WHAT IS NEEDED
Reproduce without any change the part of the data below that opens with the line containing "scientific name: Abildgaardia ovata" and closes with the final line of the data, including both of those lines.

[Raw records]
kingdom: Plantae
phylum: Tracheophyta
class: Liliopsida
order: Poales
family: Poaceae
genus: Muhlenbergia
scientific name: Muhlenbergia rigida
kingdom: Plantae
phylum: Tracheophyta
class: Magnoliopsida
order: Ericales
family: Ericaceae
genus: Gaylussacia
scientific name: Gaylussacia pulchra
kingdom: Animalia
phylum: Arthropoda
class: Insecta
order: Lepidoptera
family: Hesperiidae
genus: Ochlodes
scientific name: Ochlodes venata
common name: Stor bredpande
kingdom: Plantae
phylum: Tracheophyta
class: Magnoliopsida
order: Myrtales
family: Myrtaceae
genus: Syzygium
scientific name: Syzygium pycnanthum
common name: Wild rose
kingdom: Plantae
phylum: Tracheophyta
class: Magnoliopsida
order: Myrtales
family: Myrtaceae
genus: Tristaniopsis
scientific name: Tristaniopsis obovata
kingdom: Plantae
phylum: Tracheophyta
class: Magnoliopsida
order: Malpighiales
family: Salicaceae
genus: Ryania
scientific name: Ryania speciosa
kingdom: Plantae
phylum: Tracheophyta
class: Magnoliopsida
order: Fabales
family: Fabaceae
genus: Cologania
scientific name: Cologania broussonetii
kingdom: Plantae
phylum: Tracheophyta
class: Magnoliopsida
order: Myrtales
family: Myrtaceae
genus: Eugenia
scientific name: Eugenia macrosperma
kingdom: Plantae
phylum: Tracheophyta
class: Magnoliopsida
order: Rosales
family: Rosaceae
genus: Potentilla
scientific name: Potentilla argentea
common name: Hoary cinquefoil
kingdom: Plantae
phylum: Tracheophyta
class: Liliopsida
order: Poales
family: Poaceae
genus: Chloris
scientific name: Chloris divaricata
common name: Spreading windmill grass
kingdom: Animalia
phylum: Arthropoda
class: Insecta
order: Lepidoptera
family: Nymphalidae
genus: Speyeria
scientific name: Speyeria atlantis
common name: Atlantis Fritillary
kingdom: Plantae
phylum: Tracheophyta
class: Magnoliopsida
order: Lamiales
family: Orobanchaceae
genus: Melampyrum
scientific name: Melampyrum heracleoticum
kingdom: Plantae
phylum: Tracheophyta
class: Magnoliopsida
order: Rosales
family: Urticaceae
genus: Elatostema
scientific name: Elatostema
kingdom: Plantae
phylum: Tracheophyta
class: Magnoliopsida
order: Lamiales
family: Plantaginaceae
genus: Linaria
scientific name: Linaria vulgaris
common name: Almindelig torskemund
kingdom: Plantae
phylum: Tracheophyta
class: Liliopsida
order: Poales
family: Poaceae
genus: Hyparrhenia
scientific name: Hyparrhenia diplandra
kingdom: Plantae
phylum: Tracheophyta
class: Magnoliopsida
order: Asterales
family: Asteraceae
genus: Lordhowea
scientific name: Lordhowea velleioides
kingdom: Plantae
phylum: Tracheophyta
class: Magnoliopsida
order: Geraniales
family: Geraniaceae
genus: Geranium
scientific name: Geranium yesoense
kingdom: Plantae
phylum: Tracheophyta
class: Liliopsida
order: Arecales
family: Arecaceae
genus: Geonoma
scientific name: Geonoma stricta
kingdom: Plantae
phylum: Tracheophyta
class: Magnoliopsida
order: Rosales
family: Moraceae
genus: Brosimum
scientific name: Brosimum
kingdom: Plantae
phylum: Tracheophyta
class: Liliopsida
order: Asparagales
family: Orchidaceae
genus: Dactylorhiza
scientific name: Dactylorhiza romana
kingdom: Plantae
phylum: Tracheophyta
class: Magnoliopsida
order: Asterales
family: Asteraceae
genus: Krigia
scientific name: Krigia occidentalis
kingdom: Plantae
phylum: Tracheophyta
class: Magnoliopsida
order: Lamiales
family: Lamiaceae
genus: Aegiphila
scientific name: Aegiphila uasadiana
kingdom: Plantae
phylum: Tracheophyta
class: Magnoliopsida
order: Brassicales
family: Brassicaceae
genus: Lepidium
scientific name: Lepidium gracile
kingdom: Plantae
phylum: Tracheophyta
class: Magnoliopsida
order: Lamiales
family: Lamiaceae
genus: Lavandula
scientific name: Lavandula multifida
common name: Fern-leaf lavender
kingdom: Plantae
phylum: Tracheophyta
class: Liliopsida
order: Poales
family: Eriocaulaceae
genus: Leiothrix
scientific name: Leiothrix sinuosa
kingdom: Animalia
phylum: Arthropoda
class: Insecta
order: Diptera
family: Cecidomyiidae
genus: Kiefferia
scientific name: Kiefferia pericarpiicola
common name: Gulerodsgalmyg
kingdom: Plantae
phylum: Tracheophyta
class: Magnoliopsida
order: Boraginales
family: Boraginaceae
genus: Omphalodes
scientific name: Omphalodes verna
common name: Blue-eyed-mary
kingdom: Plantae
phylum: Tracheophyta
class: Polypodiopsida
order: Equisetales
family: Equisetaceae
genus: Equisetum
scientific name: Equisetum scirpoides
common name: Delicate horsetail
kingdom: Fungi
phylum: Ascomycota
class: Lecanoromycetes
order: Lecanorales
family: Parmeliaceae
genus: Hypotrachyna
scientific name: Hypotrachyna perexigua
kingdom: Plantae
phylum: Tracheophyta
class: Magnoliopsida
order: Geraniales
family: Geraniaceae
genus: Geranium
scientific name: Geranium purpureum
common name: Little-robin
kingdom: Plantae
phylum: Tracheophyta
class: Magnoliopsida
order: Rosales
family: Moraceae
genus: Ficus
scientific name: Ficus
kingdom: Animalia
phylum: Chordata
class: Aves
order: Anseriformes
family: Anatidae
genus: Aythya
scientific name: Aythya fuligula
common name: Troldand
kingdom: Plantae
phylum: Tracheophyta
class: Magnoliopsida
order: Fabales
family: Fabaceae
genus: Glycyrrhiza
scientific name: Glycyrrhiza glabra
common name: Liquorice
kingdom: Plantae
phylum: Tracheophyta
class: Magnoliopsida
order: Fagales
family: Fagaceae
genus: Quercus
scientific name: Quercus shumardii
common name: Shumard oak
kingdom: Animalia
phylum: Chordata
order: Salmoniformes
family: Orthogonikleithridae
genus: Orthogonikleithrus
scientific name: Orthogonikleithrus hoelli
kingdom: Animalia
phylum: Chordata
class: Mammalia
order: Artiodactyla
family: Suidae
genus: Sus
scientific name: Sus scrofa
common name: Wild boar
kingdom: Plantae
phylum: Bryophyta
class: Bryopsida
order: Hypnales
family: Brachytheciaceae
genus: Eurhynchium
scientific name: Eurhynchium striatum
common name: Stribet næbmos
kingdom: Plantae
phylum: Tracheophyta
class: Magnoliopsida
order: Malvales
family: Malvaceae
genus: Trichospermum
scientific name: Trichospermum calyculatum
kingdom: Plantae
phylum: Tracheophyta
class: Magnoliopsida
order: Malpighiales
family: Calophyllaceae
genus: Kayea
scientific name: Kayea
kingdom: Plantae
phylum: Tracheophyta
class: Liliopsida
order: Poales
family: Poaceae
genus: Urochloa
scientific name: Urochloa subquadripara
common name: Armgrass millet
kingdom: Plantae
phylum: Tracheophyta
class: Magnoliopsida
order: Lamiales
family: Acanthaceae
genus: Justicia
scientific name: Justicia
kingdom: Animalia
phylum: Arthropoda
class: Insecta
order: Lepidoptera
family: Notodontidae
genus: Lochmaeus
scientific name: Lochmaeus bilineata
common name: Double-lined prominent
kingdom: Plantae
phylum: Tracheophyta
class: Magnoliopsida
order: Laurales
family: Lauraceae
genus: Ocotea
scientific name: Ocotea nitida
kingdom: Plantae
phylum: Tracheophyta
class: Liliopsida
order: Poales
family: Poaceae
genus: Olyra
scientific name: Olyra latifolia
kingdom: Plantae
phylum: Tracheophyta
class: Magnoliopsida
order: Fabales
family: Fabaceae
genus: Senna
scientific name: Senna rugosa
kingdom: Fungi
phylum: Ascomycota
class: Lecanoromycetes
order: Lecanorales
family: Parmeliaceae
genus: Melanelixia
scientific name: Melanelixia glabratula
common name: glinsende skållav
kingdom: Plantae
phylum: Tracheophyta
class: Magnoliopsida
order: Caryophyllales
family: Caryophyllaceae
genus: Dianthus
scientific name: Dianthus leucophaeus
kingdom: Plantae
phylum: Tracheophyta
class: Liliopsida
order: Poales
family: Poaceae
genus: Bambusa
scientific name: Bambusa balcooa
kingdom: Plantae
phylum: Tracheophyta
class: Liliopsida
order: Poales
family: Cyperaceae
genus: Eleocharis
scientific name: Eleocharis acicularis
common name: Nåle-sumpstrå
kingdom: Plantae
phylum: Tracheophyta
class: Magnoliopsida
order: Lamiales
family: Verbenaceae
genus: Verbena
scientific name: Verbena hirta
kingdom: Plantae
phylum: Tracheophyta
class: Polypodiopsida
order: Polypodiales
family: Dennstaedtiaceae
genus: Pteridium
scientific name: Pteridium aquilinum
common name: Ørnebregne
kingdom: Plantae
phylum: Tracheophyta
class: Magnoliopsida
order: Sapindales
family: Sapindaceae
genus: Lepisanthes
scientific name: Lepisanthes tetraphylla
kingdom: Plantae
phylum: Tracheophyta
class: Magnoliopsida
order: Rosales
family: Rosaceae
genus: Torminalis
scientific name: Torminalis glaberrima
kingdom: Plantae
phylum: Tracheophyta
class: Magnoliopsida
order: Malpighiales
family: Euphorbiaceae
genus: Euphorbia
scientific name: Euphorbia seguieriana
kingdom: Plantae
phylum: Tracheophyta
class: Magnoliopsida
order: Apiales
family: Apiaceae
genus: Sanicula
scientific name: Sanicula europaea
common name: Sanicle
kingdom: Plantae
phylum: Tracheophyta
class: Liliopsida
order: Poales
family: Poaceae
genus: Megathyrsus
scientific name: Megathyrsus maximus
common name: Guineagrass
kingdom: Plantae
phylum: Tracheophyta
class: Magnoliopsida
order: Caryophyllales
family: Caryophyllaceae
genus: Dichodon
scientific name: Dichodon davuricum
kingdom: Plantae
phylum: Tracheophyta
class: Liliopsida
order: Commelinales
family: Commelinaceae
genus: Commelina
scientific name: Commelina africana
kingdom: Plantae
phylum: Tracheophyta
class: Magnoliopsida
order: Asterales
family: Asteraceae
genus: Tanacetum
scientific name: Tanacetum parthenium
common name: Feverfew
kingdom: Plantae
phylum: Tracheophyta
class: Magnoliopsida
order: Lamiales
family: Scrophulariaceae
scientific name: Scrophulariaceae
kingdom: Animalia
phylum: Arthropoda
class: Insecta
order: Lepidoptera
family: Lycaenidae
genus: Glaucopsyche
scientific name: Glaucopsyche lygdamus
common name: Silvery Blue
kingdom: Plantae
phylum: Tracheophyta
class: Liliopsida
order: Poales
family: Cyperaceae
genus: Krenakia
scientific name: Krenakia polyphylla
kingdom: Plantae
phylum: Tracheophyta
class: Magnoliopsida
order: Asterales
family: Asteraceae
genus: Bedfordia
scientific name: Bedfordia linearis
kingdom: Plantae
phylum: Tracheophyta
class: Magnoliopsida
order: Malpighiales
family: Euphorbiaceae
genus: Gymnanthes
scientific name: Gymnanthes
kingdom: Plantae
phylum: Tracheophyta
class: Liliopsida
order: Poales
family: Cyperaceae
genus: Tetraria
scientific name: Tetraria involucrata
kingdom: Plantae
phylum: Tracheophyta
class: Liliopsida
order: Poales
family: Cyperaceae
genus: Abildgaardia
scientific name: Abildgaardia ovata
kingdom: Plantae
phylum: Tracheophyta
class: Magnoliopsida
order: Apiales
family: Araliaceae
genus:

ANSWER TO THIS PROBLEM
scientific name: Abildgaardia ovata
kingdom: Plantae
phylum: Tracheophyta
class: Magnoliopsida
order: Apiales
family: Araliaceae
genus:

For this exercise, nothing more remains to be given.